Cela signifie qu'une entreprise réduit sa participation publique visible - comme se retirer des défilés de la Fierté, retirer des produits à thème ou réduire ses campagnes sur les réseaux sociaux - tout en affirmant souvent que ses politiques internes d'inclusion restent inchangées.
2. Pourquoi cela se produit-il maintenant ?
De nombreuses entreprises font face à une pression publique accrue et à des débats politiques polarisés autour des questions LGBTQ+. Certaines tentent d'éviter un retour de bâton de la part de groupes ou de clients conservateurs, tandis que d'autres réévaluent leur approche de l'activisme d'entreprise.
3. N'est-ce pas simplement du "rainbowwashing" ?
Le "rainbowwashing" désigne le fait pour une entreprise d'utiliser les symboles de la Fierté à des fins marketing sans action significative. Réduire son soutien peut être vu comme l'inverse - retirer le marketing - mais les critiques soutiennent que cela révèle que le soutien initial était superficiel s'il disparaît sous la pression.
Raisons et motivations
4. Quelles sont les principales raisons pour lesquelles les entreprises se retirent ?

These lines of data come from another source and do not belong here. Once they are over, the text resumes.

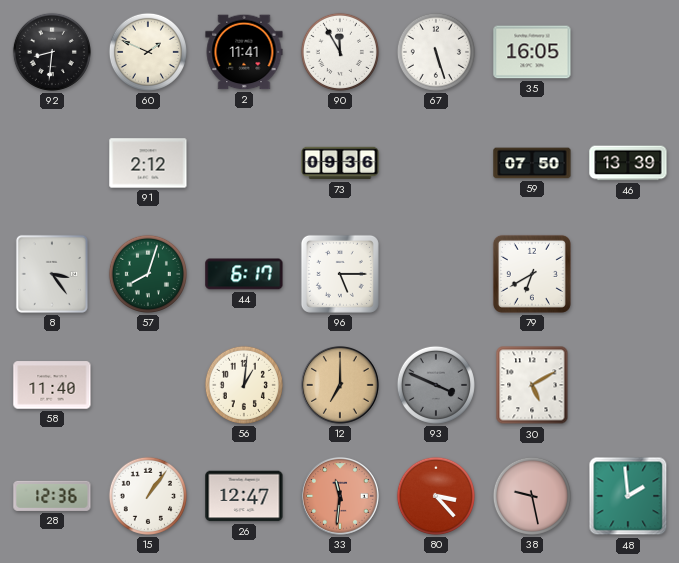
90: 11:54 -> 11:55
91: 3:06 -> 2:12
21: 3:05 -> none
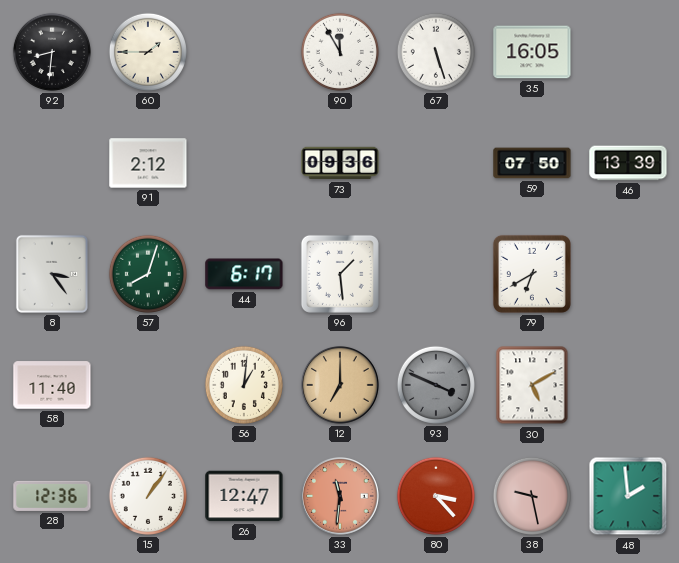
60: 1:49 -> 1:45
2: 11:41 -> none
96: 5:15 -> 1:29
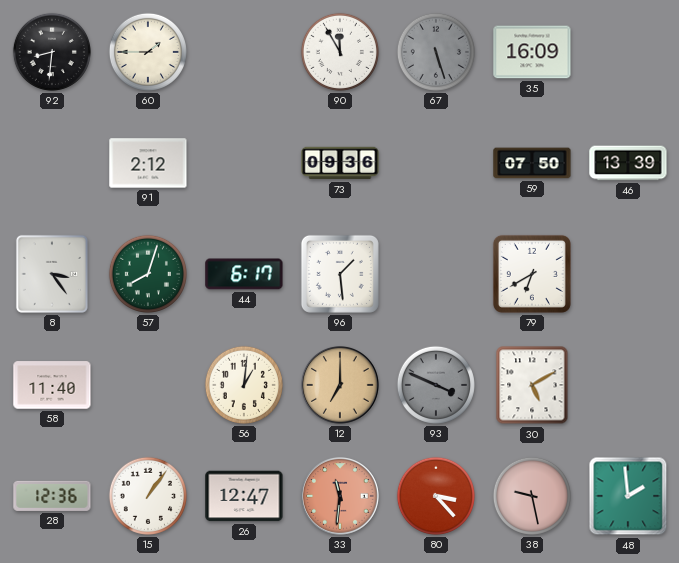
67 dial: white -> grey
35: 16:05 -> 16:09
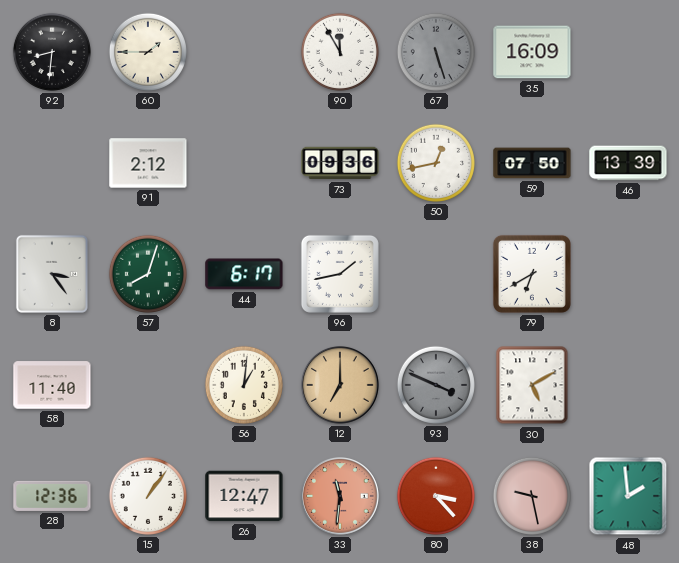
50: none -> 12:43
96: 1:29 -> 1:43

Les raisons principales sont : 1) La peur des boycotts ou des représailles de la part de consommateurs conservateurs. 2) Le désir d'éviter les controverses liées aux guerres culturelles. 3) Des débats internes sur l'efficacité des gestes symboliques. Et 4) Dans certaines régions, de nouvelles lois qui rendent le soutien public plus risqué.
5. Les entreprises modifient-elles aussi leurs politiques internes envers les LGBTQ+ ?
Pas nécessairement. La plupart des entreprises affirment publiquement que leurs politiques internes de Diversité, Équité et Inclusion (DEI), leurs groupes de ressources pour les employés et les avantages pour le personnel LGBTQ+ restent intacts. La réduction du soutien concerne souvent le marketing externe, et non la politique interne.
6. S'agit-il d'un effort coordonné ?
Non, il n'y a pas de coordination formelle. Cependant, les entreprises observent souvent les réactions des autres à la pression sociale. Lorsque quelques grandes marques changent de tactique, d'autres peuvent suivre, estimant que cela reflète un changement plus large de l'opinion publique ou une réduction des risques.
Impacts et conséquences
7. Comment cela affecte-t-il les employés LGBTQ+ ?
Cela peut avoir un impact significatif sur le moral et le sentiment de sécurité. Les employés peuvent avoir l'impression que leur employeur les abandonne ou privilégie le profit à leur bien-être, surtout si l'entreprise a précédemment utilisé leur identité à des fins marketing.
8. Quel est l'impact commercial pour ces entreprises ?
C'est une épée à double tranchant. Elles pourraient éviter un retour de bâton d'un groupe, mais faire face à des critiques, des boycotts ou une perte de confiance de la part des personnes LGBTQ+ et de leurs alliés.